Illustrated example of watermarks
The following images illustrate how watermarks progress in different circumstances.
This table shows the example data that is charted below. Notice that the event time and the arrival time vary, sometimes matching and sometimes not.
| Event time | Arrival time | DeviceId |
|---|---|---|
| 12:07 | 12:07 | device1 |
| 12:08 | 12:08 | device2 |
| 12:17 | 12:11 | device1 |
| 12:08 | 12:13 | device3 |
| 12:19 | 12:16 | device1 |
| 12:12 | 12:17 | device3 |
| 12:17 | 12:18 | device2 |
| 12:20 | 12:19 | device2 |
| 12:16 | 12:21 | device3 |
| 12:23 | 12:22 | device2 |
| 12:22 | 12:24 | device2 |
| 12:21 | 12:27 | device3 |
In this illustration, the following tolerances are used:
- Early arrival window is 5 minutes
- Late arriving window is 5 minutes
- Reorder window is 2 minutes
Illustration of watermark progressing through these events:

Notable processes illustrated in the preceding graphic:
The first event (device1), and second event (device2) have aligned times and are processed without adjustments.

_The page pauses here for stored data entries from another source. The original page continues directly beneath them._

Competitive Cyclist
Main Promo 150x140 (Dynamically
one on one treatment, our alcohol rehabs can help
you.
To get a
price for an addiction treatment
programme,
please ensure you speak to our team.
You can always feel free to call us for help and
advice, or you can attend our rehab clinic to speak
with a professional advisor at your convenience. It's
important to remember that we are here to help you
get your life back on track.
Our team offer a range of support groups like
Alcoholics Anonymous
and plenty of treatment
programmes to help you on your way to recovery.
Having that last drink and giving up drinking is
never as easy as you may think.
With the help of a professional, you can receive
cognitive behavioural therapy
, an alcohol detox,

The watermark progresses on each event.
When the third event (device1) is processed, the arrival time (12:11) precedes the event time (12:17). The event arrived 6 minutes early, so the event is dropped due to the 5-minute early arrival tolerance.
The watermark doesn't progress in this case of an early event.
The fourth event (device3), and fifth event (device1) have aligned times and are processed without adjustment. The watermark progresses on each event.
When the sixth event (device3) is processed, the arrival time (12:17) and the event time (12:12) are below the watermark level. The event time is adjusted to the watermark level (12:17).
When the twelfth event (device3) is processed, the arrival time (12:27) is 6 minutes ahead of the event time (12:21). The late arrival policy is applied. The event time is adjusted (12:22), which is above the watermark (12:21) so no further adjustment is applied.
Second illustration of watermark progressing without an early arrival policy:

In this example, no early arrival policy is applied. Outlier events that arrive early raise the watermark significantly. Notice the third event (deviceId1 at time 12:11) isn't dropped in this scenario, and the watermark is raised to 12:15. The fourth event time is adjusted forward 7 minutes (12:08 to 12:15) as a result.
In the final illustration, substreams are used (OVER the DeviceId). Multiple watermarks are tracked, one per stream. There are fewer events with their times adjusted as a result.